I run structure-based virtual screening campaigns end-to-end: preparing and validating the target, curating and filtering chemical libraries from both commercial catalogs and generative models, docking at scale on high-performance computing resources, and ranking chemically diverse, purchasable candidates for experimental testing. I’m especially interested in antivirulence strategies against antibiotic-resistant Gram-positive pathogens.
5 Genomics and transcriptomics
More recently, I have moved into sequence-based biology, both in my research and in the courses I teach. On the genomics side, I work with sequence analysis (Clustal Omega, HMMER, fastp, FastQC) and genome assembly and annotation with SPAdes and Prokka, and variant calling with DeepVariant.

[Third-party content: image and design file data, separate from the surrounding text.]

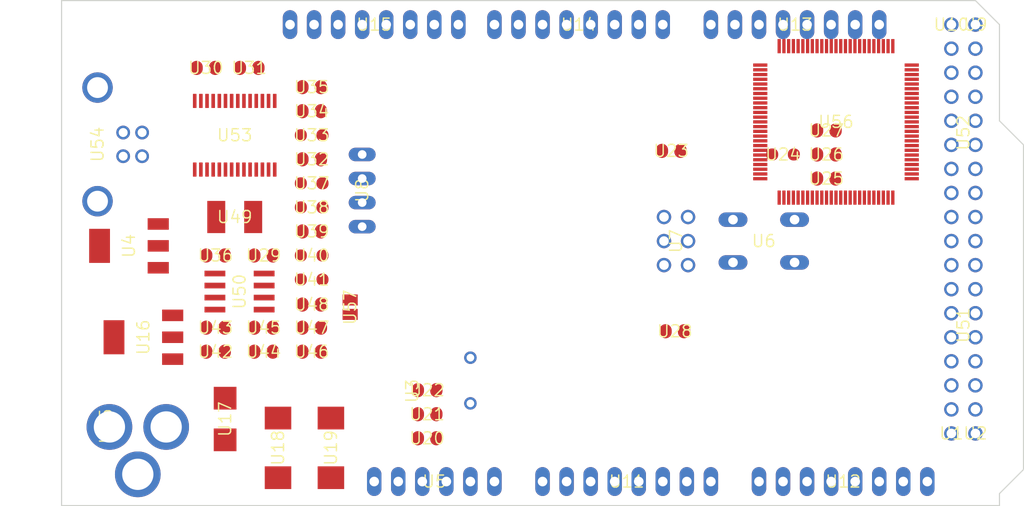
<source format=kicad_pcb>
(kicad_pcb (version 20221018) (generator pcbnew)

  (general
    (thickness 1.6)
  )

  (paper "A4")
  (layers
    (0 "F.Cu" signal "Top")
    (31 "B.Cu" signal "Bottom")
    (32 "B.Adhes" user "B.Adhesive")
    (33 "F.Adhes" user "F.Adhesive")
    (34 "B.Paste" user)
    (35 "F.Paste" user)
    (36 "B.SilkS" user "B.Silkscreen")
    (37 "F.SilkS" user "F.Silkscreen")
    (38 "B.Mask" user)
    (39 "F.Mask" user)
    (40 "Dwgs.User" user "User.Drawings")
    (41 "Cmts.User" user "User.Comments")
    (42 "Eco1.User" user "User.Eco1")
    (43 "Eco2.User" user "User.Eco2")
    (44 "Edge.Cuts" user)
    (45 "Margin" user)
    (46 "B.CrtYd" user "B.Courtyard")
    (47 "F.CrtYd" user "F.Courtyard")
    (48 "B.Fab" user)
    (49 "F.Fab" user)
  )

  (setup
    (pad_to_mask_clearance 0.051)
    (solder_mask_min_width 0.25)
    (pcbplotparams
      (layerselection 0x00010fc_ffffffff)
      (plot_on_all_layers_selection 0x0000000_00000000)
      (disableapertmacros false)
      (usegerberextensions false)
      (usegerberattributes false)
      (usegerberadvancedattributes false)
      (creategerberjobfile false)
      (dashed_line_dash_ratio 12.000000)
      (dashed_line_gap_ratio 3.000000)
      (svgprecision 4)
      (plotframeref false)
      (viasonmask false)
      (mode 1)
      (useauxorigin false)
      (hpglpennumber 1)
      (hpglpenspeed 20)
      (hpglpendiameter 15.000000)
      (dxfpolygonmode true)
      (dxfimperialunits true)
      (dxfusepcbnewfont true)
      (psnegative false)
      (psa4output false)
      (plotreference true)
      (plotvalue true)
      (plotinvisibletext false)
      (sketchpadsonfab false)
      (subtractmaskfromsilk false)
      (outputformat 1)
      (mirror false)
      (drillshape 1)
      (scaleselection 1)
      (outputdirectory "")
    )
  )

  (net 0 "")
  (net 1 "+5V")
  (net 2 "GND")
  (net 3 "N$6")
  (net 4 "N$7")
  (net 5 "AREF")
  (net 6 "RESET")
  (net 7 "VIN")
  (net 8 "N$3")
  (net 9 "PWRIN")
  (net 10 "M8RXD")
  (net 11 "M8TXD")
  (net 12 "ADC0")
  (net 13 "ADC2")
  (net 14 "ADC1")
  (net 15 "ADC3")
  (net 16 "ADC4")
  (net 17 "ADC5")
  (net 18 "ADC6")
  (net 19 "ADC7")
  (net 20 "+3V3")
  (net 21 "SDA")
  (net 22 "SCL")
  (net 23 "ADC9")
  (net 24 "ADC8")
  (net 25 "ADC10")
  (net 26 "ADC11")
  (net 27 "ADC12")
  (net 28 "ADC13")
  (net 29 "ADC14")
  (net 30 "ADC15")
  (net 31 "PB3")
  (net 32 "PB2")
  (net 33 "PB1")
  (net 34 "PB5")
  (net 35 "PB4")
  (net 36 "PE5")
  (net 37 "PE4")
  (net 38 "PE3")
  (net 39 "PE1")
  (net 40 "PE0")
  (net 41 "N$15")
  (net 42 "N$53")
  (net 43 "N$54")
  (net 44 "N$55")
  (net 45 "D-")
  (net 46 "D+")
  (net 47 "N$60")
  (net 48 "DTR")
  (net 49 "USBVCC")
  (net 50 "N$2")
  (net 51 "N$4")
  (net 52 "GATE_CMD")
  (net 53 "CMP")
  (net 54 "PB6")
  (net 55 "PH3")
  (net 56 "PH4")
  (net 57 "PH5")
  (net 58 "PH6")
  (net 59 "PG5")
  (net 60 "RXD1")
  (net 61 "TXD1")
  (net 62 "RXD2")
  (net 63 "RXD3")
  (net 64 "TXD2")
  (net 65 "TXD3")
  (net 66 "PC0")
  (net 67 "PC1")
  (net 68 "PC2")
  (net 69 "PC3")
  (net 70 "PC4")
  (net 71 "PC5")
  (net 72 "PC6")
  (net 73 "PC7")
  (net 74 "PB0")
  (net 75 "PG0")
  (net 76 "PG1")
  (net 77 "PG2")
  (net 78 "PD7")
  (net 79 "PA0")
  (net 80 "PA1")
  (net 81 "PA2")
  (net 82 "PA3")
  (net 83 "PA4")
  (net 84 "PA5")
  (net 85 "PA6")
  (net 86 "PA7")
  (net 87 "PL0")
  (net 88 "PL1")
  (net 89 "PL2")
  (net 90 "PL3")
  (net 91 "PL4")
  (net 92 "PL5")
  (net 93 "PL6")
  (net 94 "PL7")
  (net 95 "PB7")
  (net 96 "CTS")
  (net 97 "DSR")
  (net 98 "DCD")
  (net 99 "RI")

  (footprint "Arduino_MEGA_Reference_Design:2X03" (layer "F.Cu") (at 162.5981 103.7336 -90))

  (footprint "Arduino_MEGA_Reference_Design:1X08" (layer "F.Cu") (at 152.3111 80.8736 180))

  (footprint "Arduino_MEGA_Reference_Design:1X08" (layer "F.Cu") (at 130.7211 80.8736 180))

  (footprint "Arduino_MEGA_Reference_Design:SMC_D" (layer "F.Cu") (at 120.5611 125.5776 -90))

  (footprint "Arduino_MEGA_Reference_Design:SMC_D" (layer "F.Cu") (at 126.1491 125.5776 -90))

  (footprint "Arduino_MEGA_Reference_Design:B3F-10XX" (layer "F.Cu") (at 171.8691 103.7336 180))

  (footprint "Arduino_MEGA_Reference_Design:0805RND" (layer "F.Cu") (at 173.9011 94.5896 180))

  (footprint "Arduino_MEGA_Reference_Design:SMB" (layer "F.Cu") (at 114.9731 122.5296 -90))

  (footprint "Arduino_MEGA_Reference_Design:DC-21MM" (layer "F.Cu") (at 103.0351 123.2916 90))

  (footprint "Arduino_MEGA_Reference_Design:HC49_S" (layer "F.Cu") (at 140.8811 118.4656 90))

  (footprint "Arduino_MEGA_Reference_Design:SOT223" (layer "F.Cu") (at 106.3371 113.8936 90))

  (footprint "Arduino_MEGA_Reference_Design:1X06" (layer "F.Cu") (at 137.0711 129.1336))

  (footprint "Arduino_MEGA_Reference_Design:C0805RND" (layer "F.Cu") (at 124.1171 87.4776))

  (footprint "Arduino_MEGA_Reference_Design:C0805RND" (layer "F.Cu") (at 162.4711 113.2586))

  (footprint "Arduino_MEGA_Reference_Design:C0805RND" (layer "F.Cu") (at 136.3091 122.0216))

  (footprint "Arduino_MEGA_Reference_Design:C0805RND" (layer "F.Cu") (at 136.3091 119.4816))

  (footprint "Arduino_MEGA_Reference_Design:C0805RND" (layer "F.Cu") (at 113.9571 112.8776))

  (footprint "Arduino_MEGA_Reference_Design:RCL_0805RND" (layer "F.Cu") (at 124.1171 105.2576))

  (footprint "Arduino_MEGA_Reference_Design:RCL_0805RND" (layer "F.Cu") (at 124.1171 107.7976))

  (footprint "Arduino_MEGA_Reference_Design:1X08" (layer "F.Cu") (at 157.3911 129.1336))

  (footprint "Arduino_MEGA_Reference_Design:1X08" (layer "F.Cu") (at 175.1711 80.8736 180))

  (footprint "Arduino_MEGA_Reference_Design:R0805RND" (layer "F.Cu") (at 178.4731 94.5896 180))

  (footprint "Arduino_MEGA_Reference_Design:R0805RND" (layer "F.Cu") (at 178.4731 92.0496 180))

  (footprint "Arduino_MEGA_Reference_Design:TQFP100" (layer "F.Cu") (at 179.49505615234375 91.14759826660156 0))

  (footprint "Arduino_MEGA_Reference_Design:C0805RND" (layer "F.Cu") (at 162.0901 94.2086 180))

  (footprint "Arduino_MEGA_Reference_Design:C0805RND" (layer "F.Cu") (at 136.3091 124.5616))

  (footprint "Arduino_MEGA_Reference_Design:1X08" (layer "F.Cu") (at 180.2511 129.1336))

  (footprint "Arduino_MEGA_Reference_Design:R0805RND" (layer "F.Cu") (at 124.1171 112.8776))

  (footprint "Arduino_MEGA_Reference_Design:C0805RND" (layer "F.Cu") (at 124.1171 115.4176))

  (footprint "Arduino_MEGA_Reference_Design:C0805RND" (layer "F.Cu") (at 113.9571 105.2576))

  (footprint "Arduino_MEGA_Reference_Design:C0805RND" (layer "F.Cu") (at 112.9411 85.4456))

  (footprint "Arduino_MEGA_Reference_Design:0805RND" (layer "F.Cu") (at 124.1171 100.1776 180))

  (footprint "Arduino_MEGA_Reference_Design:0805RND" (layer "F.Cu") (at 124.1171 97.6376 180))

  (footprint "Arduino_MEGA_Reference_Design:R0805RND" (layer "F.Cu") (at 124.1171 95.0976))

  (footprint "Arduino_MEGA_Reference_Design:R0805RND" (layer "F.Cu") (at 124.1171 102.7176))

  (footprint "Arduino_MEGA_Reference_Design:SSOP28" (layer "F.Cu") (at 115.9891 92.5576))

  (footprint "Arduino_MEGA_Reference_Design:PN61729" (layer "F.Cu") (at 98.9584 93.5228 -90))

  (footprint "Arduino_MEGA_Reference_Design:L1812" (layer "F.Cu") (at 115.9891 101.1936))

  (footprint "Arduino_MEGA_Reference_Design:C0805RND" (layer "F.Cu") (at 117.5131 85.4456))

  (footprint "Arduino_MEGA_Reference_Design:0805RND" (layer "F.Cu") (at 124.1171 92.5576 180))

  (footprint "Arduino_MEGA_Reference_Design:R0805RND" (layer "F.Cu") (at 124.1171 90.0176 180))

  (footprint "Arduino_MEGA_Reference_Design:C0805RND" (layer "F.Cu") (at 124.1171 110.4392 180))

  (footprint "Arduino_MEGA_Reference_Design:SOT223" (layer "F.Cu") (at 104.8131 104.2416 90))

  (footprint "Arduino_MEGA_Reference_Design:SO08" (layer "F.Cu") (at 116.4971 109.0676 -90))

  (footprint "Arduino_MEGA_Reference_Design:R0805RND" (layer "F.Cu") (at 113.9571 115.4176 180))

  (footprint "Arduino_MEGA_Reference_Design:R0805RND" (layer "F.Cu") (at 119.0371 112.8776 180))

  (footprint "Arduino_MEGA_Reference_Design:C0805RND" (layer "F.Cu") (at 119.0371 115.4176 180))

  (footprint "Arduino_MEGA_Reference_Design:C0805RND" (layer "F.Cu") (at 119.0371 105.2576))

  (footprint "Arduino_MEGA_Reference_Design:2X08" (layer "F.Cu") (at 192.9511 92.3036 90))

  (footprint "Arduino_MEGA_Reference_Design:2X08" (layer "F.Cu") (at 192.9511 112.6236 90))

  (footprint "Arduino_MEGA_Reference_Design:R0805RND" (layer "F.Cu") (at 178.4731 97.1296 180))

  (footprint "Arduino_MEGA_Reference_Design:1X01" (layer "F.Cu") (at 191.6811 80.8736))

  (footprint "Arduino_MEGA_Reference_Design:1X01" (layer "F.Cu") (at 194.2211 80.8736))

  (footprint "Arduino_MEGA_Reference_Design:1X01" (layer "F.Cu") (at 191.6811 124.0536))

  (footprint "Arduino_MEGA_Reference_Design:1X01" (layer "F.Cu") (at 194.2211 124.0536))

  (footprint "Arduino_MEGA_Reference_Design:SJ" (layer "F.Cu") (at 128.1811 110.7186 -90))

  (footprint "Arduino_MEGA_Reference_Design:JP4" (layer "F.Cu") (at 129.4511 98.3996 -90))

  (gr_line (start 196.7611 80.8736) (end 196.7611 91.0336) (layer "Edge.Cuts") (width 0.12) (tstamp 37fd4a37-5111-49fe-95e3-b216cd541253))
  (gr_line (start 196.7611 130.4036) (end 196.7611 131.6736) (layer "Edge.Cuts") (width 0.12) (tstamp 41f5f625-0855-47c3-8ffa-623c90859a30))
  (gr_line (start 194.2211 78.3336) (end 196.7611 80.8736) (layer "Edge.Cuts") (width 0.12) (tstamp 5ff87266-ed56-46aa-8ad0-321dbdff508e))
  (gr_line (start 97.7011 78.3336) (end 194.2211 78.3336) (layer "Edge.Cuts") (width 0.12) (tstamp 660f258b-79c2-4bd5-871e-b24eafeab170))
  (gr_line (start 196.7611 91.0336) (end 199.3011 93.5736) (layer "Edge.Cuts") (width 0.12) (tstamp 84f6218a-1531-4afe-88a1-98cf11ba7bce))
  (gr_line (start 97.7011 131.6736) (end 97.7011 78.3336) (layer "Edge.Cuts") (width 0.12) (tstamp 95e4e48e-b3fc-4bc9-b0f2-dd58fe54515c))
  (gr_line (start 196.7611 131.6736) (end 97.7011 131.6736) (layer "Edge.Cuts") (width 0.12) (tstamp 9cdb40fa-c1ca-4c7d-8865-e6d8db5e5b84))
  (gr_line (start 199.3011 93.5736) (end 199.3011 127.8636) (layer "Edge.Cuts") (width 0.12) (tstamp c77482f0-23a5-45f6-bb3d-41b07589d66e))
  (gr_line (start 199.3011 127.8636) (end 196.7611 130.4036) (layer "Edge.Cuts") (width 0.12) (tstamp dfd67146-51c7-4227-9195-90bce49bc20c))

)

</source>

On the transcriptomics side, I build RNA-seq pipelines using tools such as HISAT2, STAR, Salmon, and Kallisto, and analyze differential gene expression with DESeq2. This work rounds out my molecular-scale modeling with a genome-scale view of biological systems.
6 Molecular dynamics
My molecular dynamics work spans classical simulations of biomolecules and chemical reactions at atomic resolution, as well as quantum mechanics/molecular mechanics (QM/MM) and ab initio simulations via interfaces with ORCA and Psi4. I run production simulations with packages like Amber, OpenMM, and the Atomic Simulation Environment, and apply enhanced-sampling methods (e.g., umbrella sampling, metadynamics, Gaussian-accelerated MD, nudged elastic band, and growing-string methods) to reach conformations and reaction pathways that plain MD cannot.
From those trajectories, I extract atomistic insight: structural and energetic characterization, hydrogen-bonding analysis, radial distribution functions, diffusion and viscosity estimates, and reaction-pathway exploration. Throughout, I emphasize reproducible workflows so simulations and their analyses can be trusted and repeated.
7 Machine learning
Machine learning threads through most of my research. I use standard methods (random forests, SVMs, and ensembles) alongside deep learning: graph neural networks, transformers, and protein language models such as ESM-2, built with PyTorch, scikit-learn, and the Deep Graph Library. For per-residue prediction over protein sequence, I work with architectures like 1D convolutional U-Nets and attention-based models. To make sense of large, noisy biological data, I lean on dimensionality reduction and manifold learning (PCA and UMAP) plus careful feature engineering, since a model is only as good as the data it learns from.
8 Force fields
I work on both ends of the force-field spectrum: developing machine-learning force fields and parameterizing classical ones.
On the machine-learning side, I build force fields that reproduce high-quality quantum-chemical reference data while staying fast enough for production simulation. My mbGDML framework, for example, combines gradient-domain machine learning with a many-body expansion to produce size-transferable, quantum-accurate potentials from modest training data.
On the classical side, I parameterize force fields for the parts of a system that standard libraries do not cover and validate those parameters against experimental and high-level quantum-chemical references.
9 Quantum chemistry
I use Kohn–Sham density functional theory, wavefunction methods (Møller–Plesset perturbation theory and coupled cluster), and semi-empirical approaches to study reaction mechanisms, electronic structure, and thermodynamics. Day-to-day, that means geometry and transition-state optimization, reaction modeling, solvation free energies, redox potentials, and detailed molecular and atomic property calculations, using tools such as ORCA, PySCF, xTB, and Psi4.
A recurring theme in my work is solvation, or how a solvent reshapes a reaction. I use explicit, implicit, and hybrid solvent models to represent these effects, and I have run large-scale calculations across hundreds of thousands of molecular conformations to quantify the uncertainty they introduce.